Dolayısıyla biz süt ve süt ürünlerini tüketirken mutlaka  sanayide üretilmiş olanı, çeşitli analiz ve kontrollerden geçmiş olanı ve sağlıklı olanı tüketmemiz lazım ki amacına ulaşsın.İnsanlar uzaya giderken yanında gıdasını götürüyor ve o uzay çalışmaları zaten HACCP,ISO sisteminin kuruluş  mantığıdır ve prensibidir, oradan çıkmıştır.O gıda orada bozulmuyor.O zaman katkılı bir gıdayı mı üretiyor da gönderiyorlar. Bunların hepsi bilimsel, hepsi teknolojik işlemlerle kazandırılıyor. Buna bir inansak sanayiyi bu kadar hedef almayacağız.
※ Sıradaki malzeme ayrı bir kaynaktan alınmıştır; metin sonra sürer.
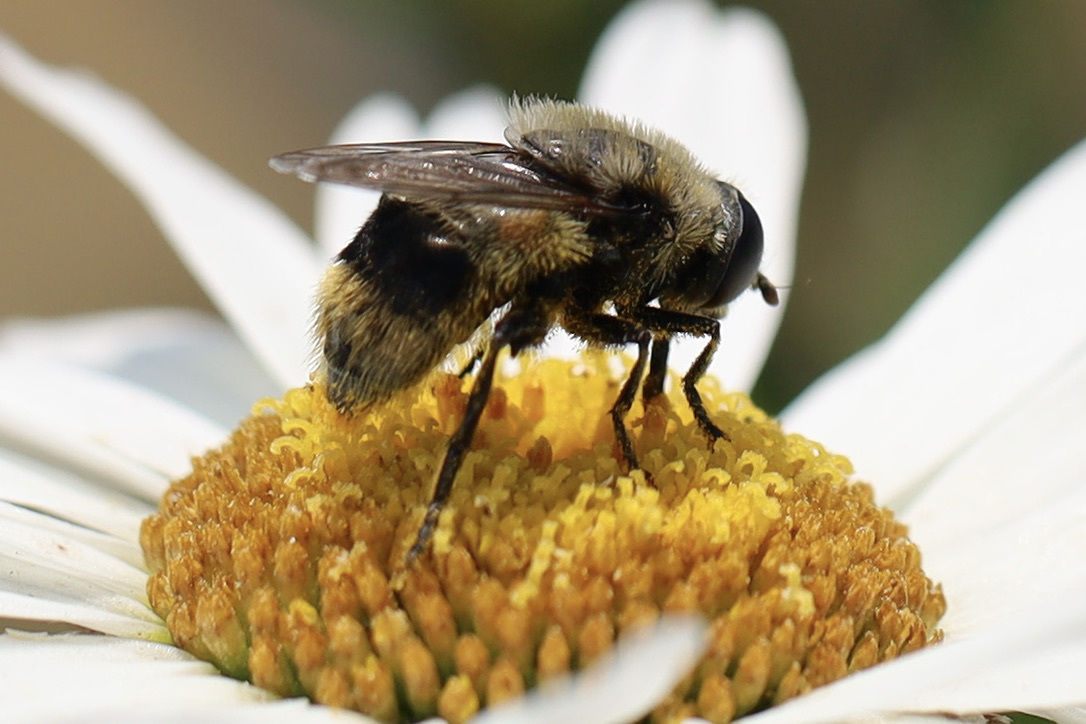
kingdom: Animalia
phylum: Arthropoda
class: Insecta
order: Diptera
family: Syrphidae
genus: Merodon
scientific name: Merodon equestris
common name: Greater bulb-fly
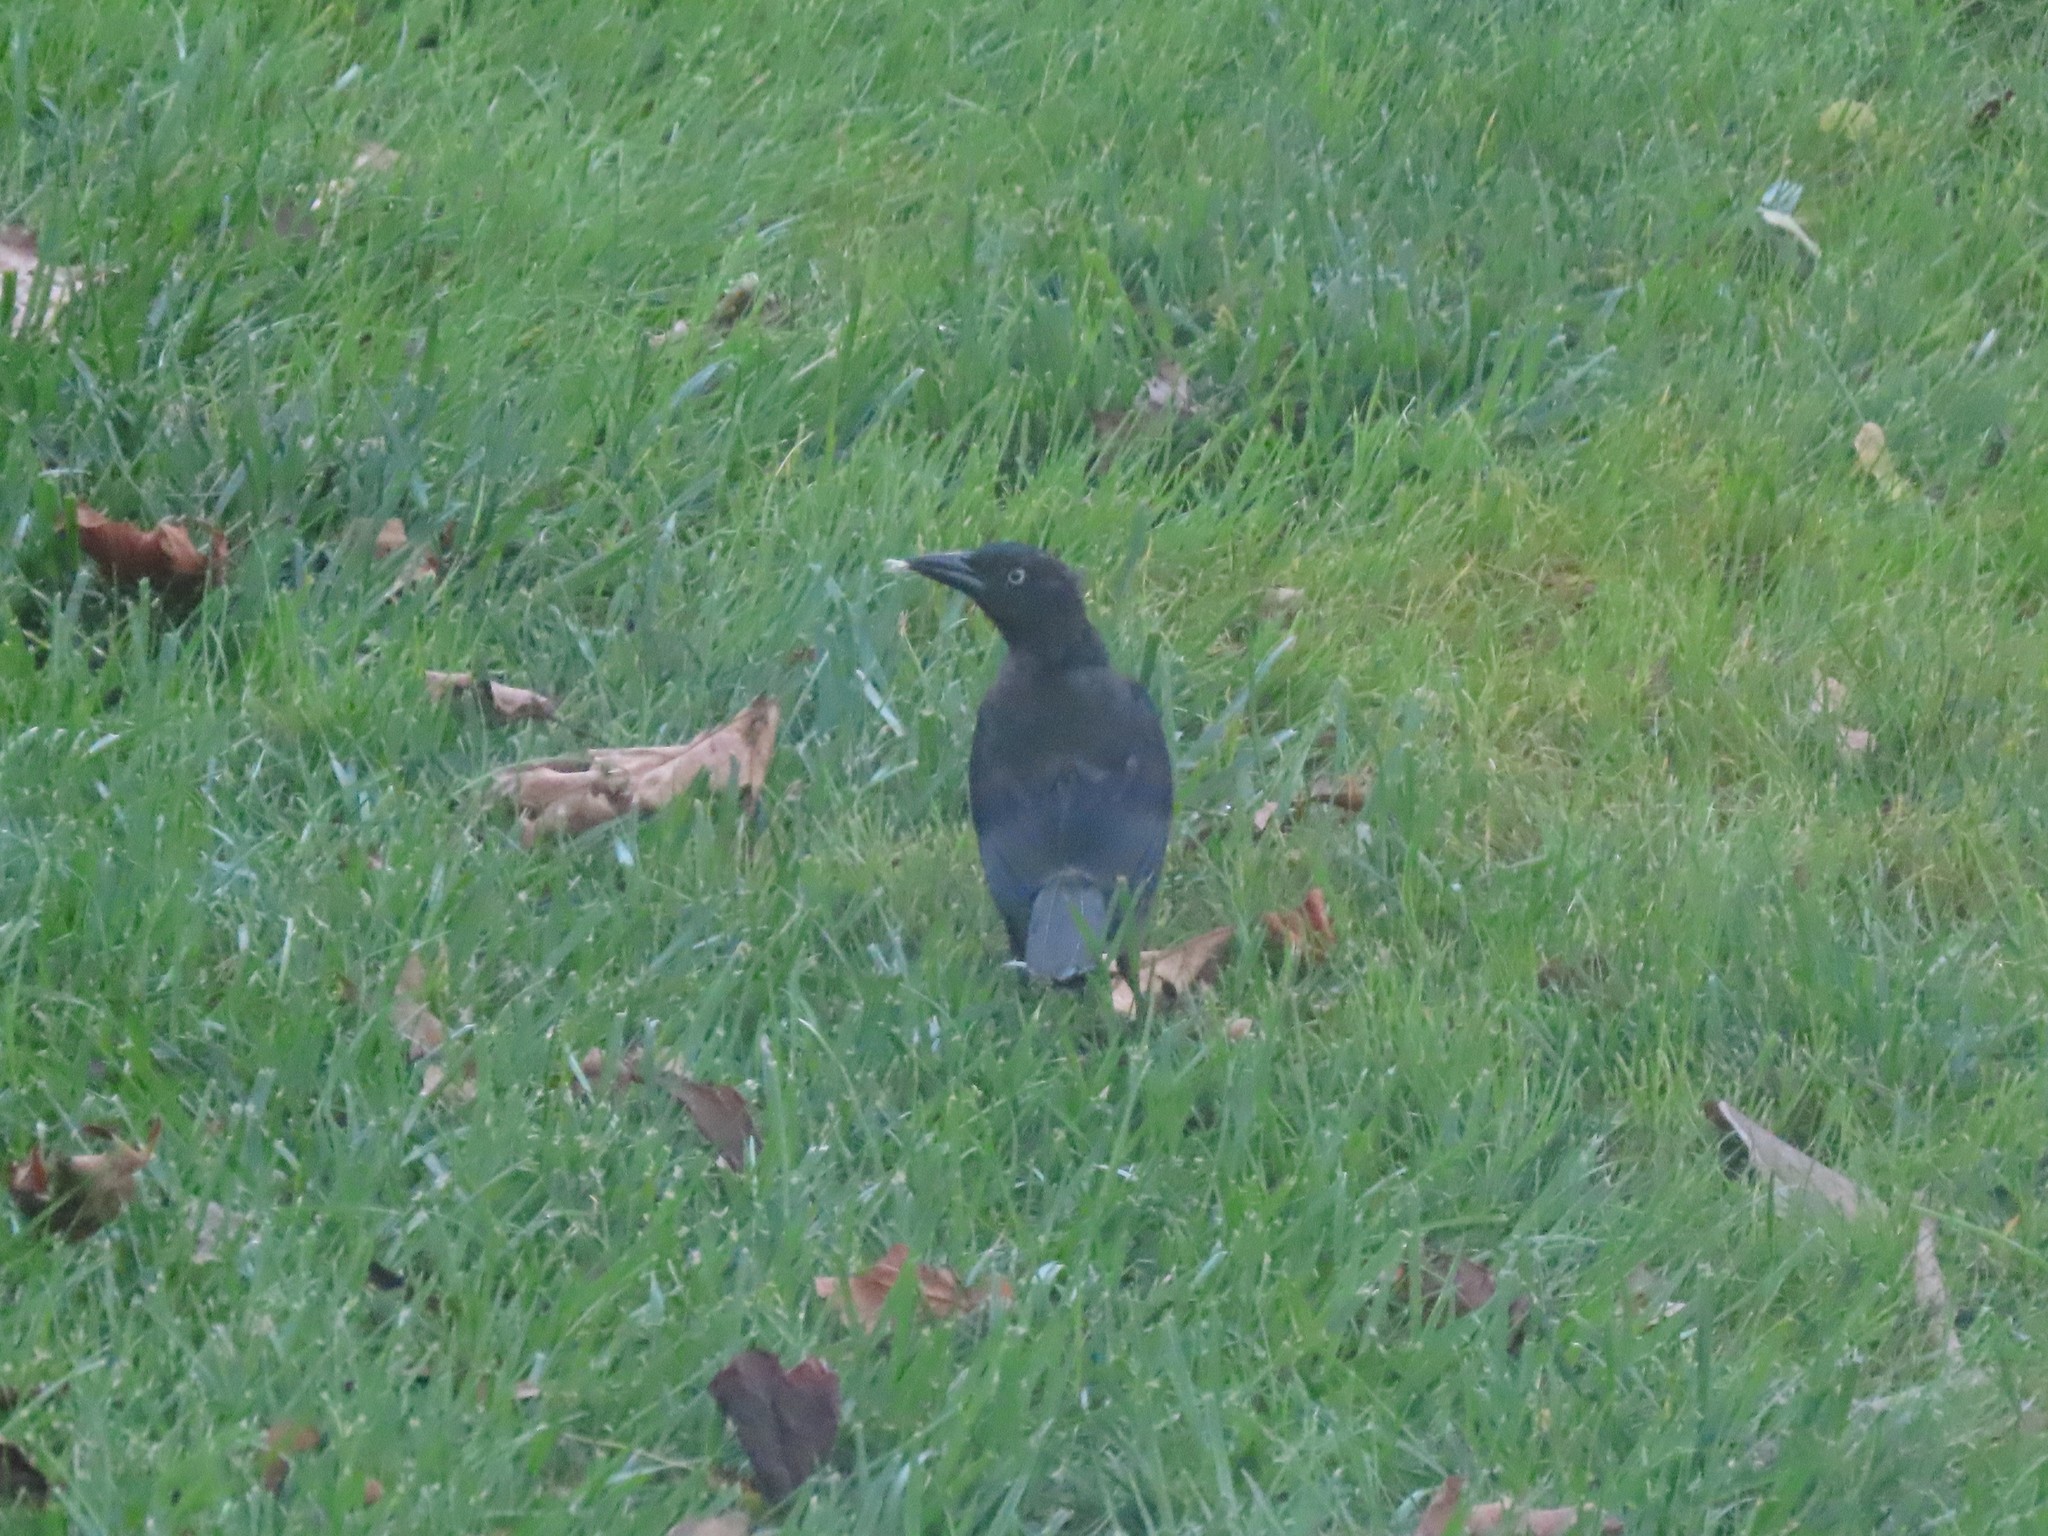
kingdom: Animalia
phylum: Chordata
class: Aves
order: Passeriformes
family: Icteridae
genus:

Sanayiyi bu kadar karalamayacağız. Tam tersi sanayinin büyümesi gıda mühendislerinin iş alanı, bir çok mühendisin dışında işçinin iş alanı, sektörün iş alanı. Biz kendi sanayimizi kalkındırmak zorundayız. Sanayimizin karşısında olmamak tam aksine desteklememiz gerekir.’’ Prof. Öner kooperatifleşmenin önemine de dikkat çekerek, ’’Kooperatifleşme apayrı bir konu ve çok çok önemli her alanda sadece süt ve süt ürünleri ile ilgili kooperatifleşme değil. Tarım kooperatifleşmeyle büyür. Her evin bahçesinde bir traktör olmasına gerek yoktur. Her on ineğin olan bir yerde bir sağım tesisinin olmasına da gerek yoktur. Zaten ekonomik rantabl olmaz. Onun için işletmeler büyür. On baş yerine 150-200-500 baş gibi hayvan bir araya geldiğinde kurulan tesis o zaman rantabl olur. Dolayısıyla bu işletmeler büyümek zorundadır ki yok olmasınlar. Çünkü dünyada gelişen teknolojiler onları maalesef yok edecek. Süt tüketiminde dünya sıralamasında alt sıralardayız. Sanırım sondan 10 veya 15.’e giriyoruz. O kadar aşağılardayız. Üretimimiz oldukça iyi ama daha çok bunları yoğurt, peynir gibi ürünleri olarak tercih ediyoruz’’dedi. Prof.Öner, bu yıl  yayımlanan Süt ve Süt Ürünleri Analiz Yöntemleri kitabı hakkında da,’’ Süt ve Süt Ürünleri Analiz Yöntemleri kitabı, analiz metotlarını anlatan bir kitap. Editörlüğünü yaptığım bir kitap,bana ait kısımlar da bulunmakta.Gıda mühendisliği alanında eğitim alan öğrencilere yönelik olmakla birlikte süt ve süt ürünleri  sanayi için de düşünülerek hazırlanmış bir kitap.Analiz olarak bir eğitim kitabı olmakla beraber,işletmeler ve araştırma laboratuarları için de çok güzel bir kitap.İstifade edilmesi istendiği takdirde basım ve dağıtımını yapan SİDAŞ Yayınevi’nden temin edilebilir.Yararlı olmasını diliyorum’’ şeklinde bir açıklamada bulundu ve ‘’Süt için,süt içirin’’ mesajıyla konuşmasını tamamladı.